Generalizable Embeddings with Cross-batch Metric Learning

TL;DR

This paper introduces a novel perspective on global average pooling in deep metric learning by modeling it as a convex combination of learnable prototypes, enabling better generalization to unseen classes through cross-batch regularization.

Contribution

It formulates GAP as a convex combination of prototypes and develops a recursive learning process that improves generalization across batches in deep metric learning.

Findings

Improved generalization to unseen classes.

Effective regularization via cross-batch prototype fitting.

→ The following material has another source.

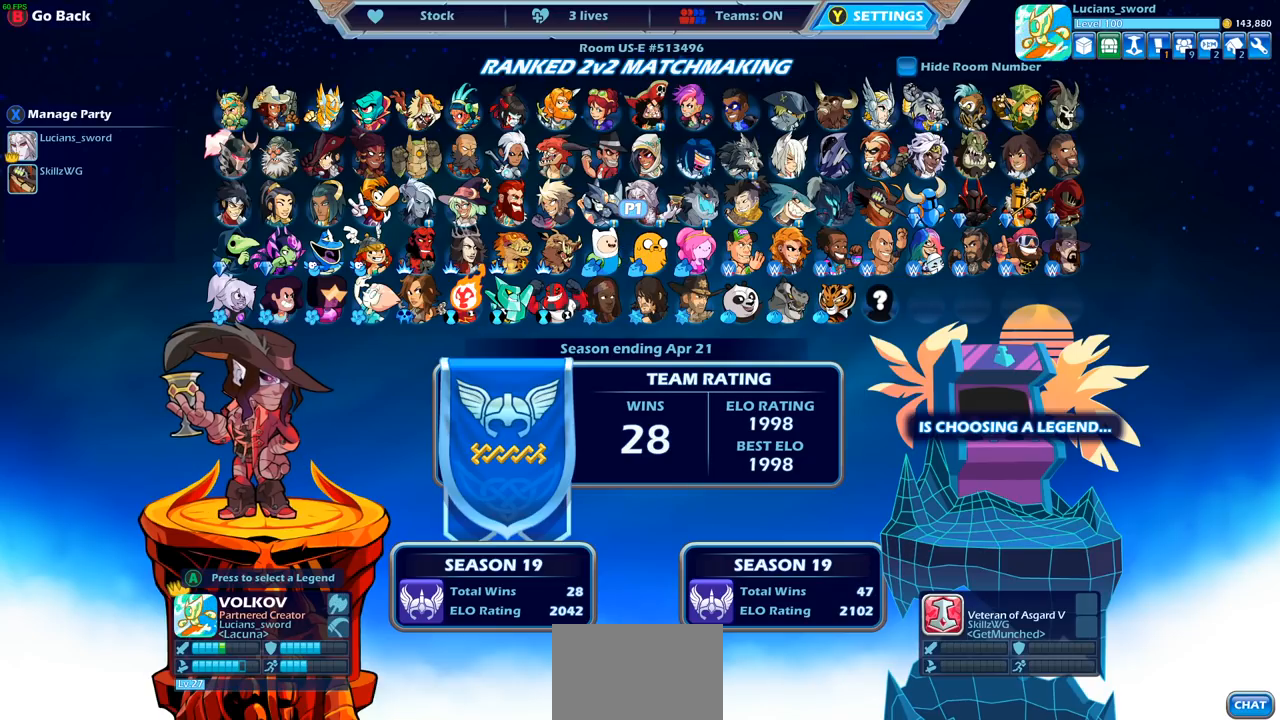
{"buttons": [], "left_stick": "center", "right_stick": "center", "events": []}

Validated on 4 popular DML benchmarks.

Abstract

Global average pooling (GAP) is a popular component in deep metric learning (DML) for aggregating features. Its effectiveness is often attributed to treating each feature vector as a distinct semantic entity and GAP as a combination of them. Albeit substantiated, such an explanation's algorithmic implications to learn generalizable entities to represent unseen classes, a crucial DML goal, remain unclear. To address this, we formulate GAP as a convex combination of learnable prototypes. We then show that the prototype learning can be expressed as a recursive process fitting a linear predictor to a batch of samples. Building on that perspective, we consider two batches of disjoint classes at each iteration and regularize the learning by expressing the samples of a batch with the prototypes that are fitted to the other batch. We validate our approach on 4 popular DML benchmarks.